A 71-year-old man with a history of hypertension, 4 prior myocardial infarctions (MIs), and well-compensated ischemic cardiomyopathy presented to the emergency department after 2 episodes of sharp pain in the left upper abdomen and chest. The episodes lasted 1 to 2 minutes and were not relieved by rest. Their location was similar to that of the pain he experienced with his MIs. He could not identify any exacerbating or ameliorating factors. The pain had resolved without specific therapy before he arrived.
He reported polydipsia and constipation over the past 2 weeks and generalized muscle weakness and acute exacerbations of chronic back pain in the past 2 days. Neither he nor a friend who accompanied him noticed any confusion. He had been taking as many as 15 calcium carbonate tablets a day for 6 weeks to self-treat dyspepsia refractory to once-daily ranitidine, and hydrochlorothiazide for his hypertension for 3 weeks.
FURTHER EVALUATION, CARDIOLOGY CONSULT
On physical examination, he had diffuse weakness, dry mucous membranes, and an irregular heart rhythm.
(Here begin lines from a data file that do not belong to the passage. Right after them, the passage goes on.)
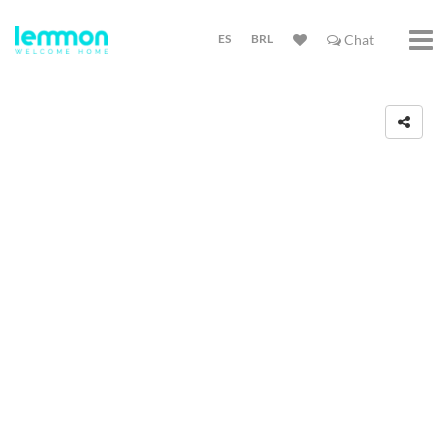
ES
BRL
Chat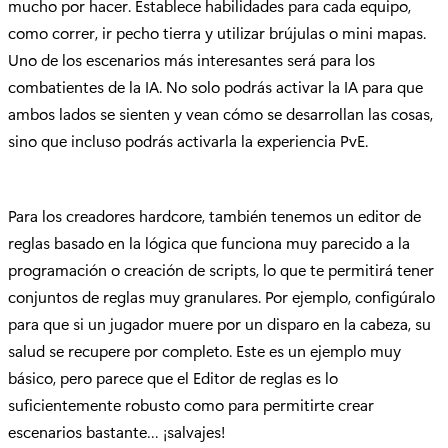
mucho por hacer. Establece habilidades para cada equipo,
como correr, ir pecho tierra y utilizar brújulas o mini mapas.
Uno de los escenarios más interesantes será para los
combatientes de la IA. No solo podrás activar la IA para que
ambos lados se sienten y vean cómo se desarrollan las cosas,
sino que incluso podrás activarla la experiencia PvE.
Para los creadores hardcore, también tenemos un editor de
reglas basado en la lógica que funciona muy parecido a la
programación o creación de scripts, lo que te permitirá tener
conjuntos de reglas muy granulares. Por ejemplo, configúralo
para que si un jugador muere por un disparo en la cabeza, su
salud se recupere por completo. Este es un ejemplo muy
básico, pero parece que el Editor de reglas es lo
suficientemente robusto como para permitirte crear
escenarios bastante… ¡salvajes!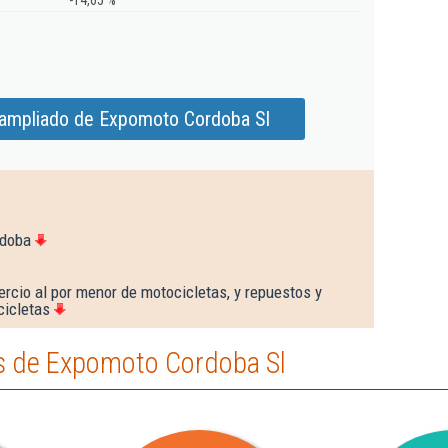
-14,65 %
 ampliado de Expomoto Cordoba Sl
rdoba
rcio al por menor de motocicletas, y repuestos y
cicletas
s de Expomoto Cordoba Sl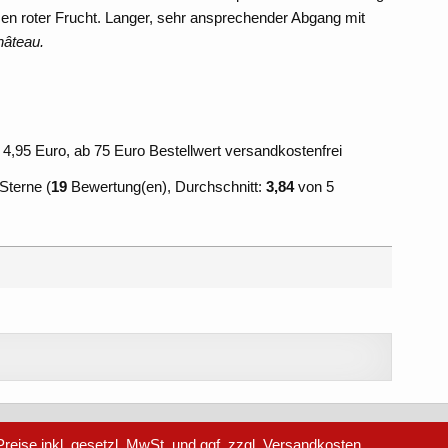
 roter Frucht. Langer, sehr ansprechender Abgang mit
hâteau.
 4,95 Euro, ab 75 Euro Bestellwert versandkostenfrei
(
19
Bewertung(en), Durchschnitt:
3,84
von 5
reise inkl. gesetzl. MwSt. und ggf. zzgl. Versandkosten.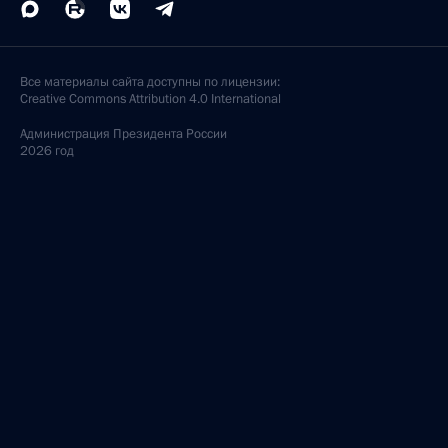
Все материалы сайта доступны по лицензии:
Creative Commons Attribution 4.0 International
Администрация
Президента России
2026 год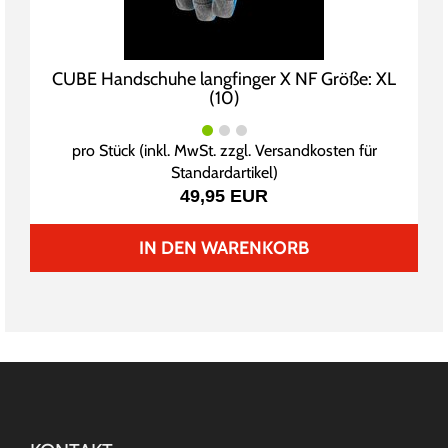
CUBE Handschuhe langfinger X NF Größe: XL
(10)
pro Stück (inkl. MwSt. zzgl.
Versandkosten für
Standardartikel
)
49,95 EUR
IN DEN WARENKORB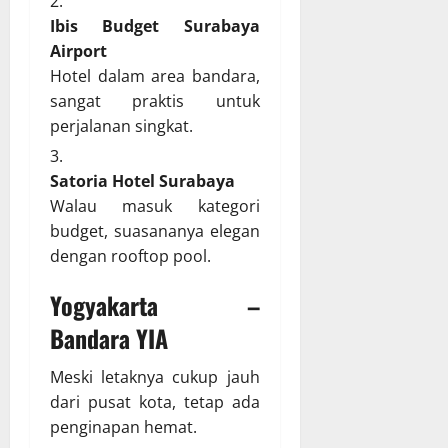
Ibis Budget Surabaya
Airport
Hotel dalam area bandara,
sangat praktis untuk
perjalanan singkat.
Satoria Hotel Surabaya
Walau masuk kategori
budget, suasananya elegan
dengan rooftop pool.
Yogyakarta –
Bandara YIA
Meski letaknya cukup jauh
dari pusat kota, tetap ada
penginapan hemat.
Laboratory testing showed the following:
- Troponin I 0.11 ng/mL (reference range ≤ 0.04); repeated, it was 0.12 ng/mL
- Serum creatinine 3.4 mg/dL (0.44–1.27) (9 months earlier it had been 0.99 mg/dL)
- Serum calcium 17.3 mg/dL (8.6–10.5)
- Parathyroid hormone 9 pg/mL (12–88)
- Serum bicarbonate 33 mmol/L (24–32); 2 weeks earlier, it had been 27 mmol/L.
DIAGNOSIS: MILK-ALKALI SYNDROME
The diagnosis, based on the presentation and the results of the workup, was milk-alkali syndrome complicated by recent hydrochlorothiazide use. This syndrome consists of the triad of hypercalcemia, metabolic alkalosis, and acute kidney injury, all due to excessive ingestion of calcium and alkali, usually calcium carbonate.
His hydrochlorothiazide and calcium carbonate were discontinued. He was given intravenous normal saline and subcutaneous calcitonin, and his serum calcium level came down to 11.5 mg/dL within the next 24 hours. His dyspepsia was treated with pantoprazole.
The patient had no further episodes of chest pain, and the cardiology consult team again recommended against coronary angiography. Repeat ECG after the hypercalcemia resolved showed results identical to those 4 months before his admission. Two months later, his serum calcium level was 9.4 mg/dL and his creatinine level was 1.24 mg/dL.
A MIMIC OF STEMI
In numerous reported cases, these electrocardiographic findings coupled with chest pain led to misdiagnosis of STEMI.1–3 While STEMI and occasionally hypercalcemia can cause ST elevation, hypercalcemia causes a significant shortening of the corrected QT interval that is not associated with STEMI.4,5
Ultimately, the diagnosis of MI involves clinical, laboratory, and ECG findings, and if a strong clinical suspicion for myocardial ischemia exists, STEMI cannot reliably be distinguished from hypercalcemia by ECG alone. It is nonetheless important to be aware of this complication of hypercalcemia to avoid unnecessary cardiac interventions.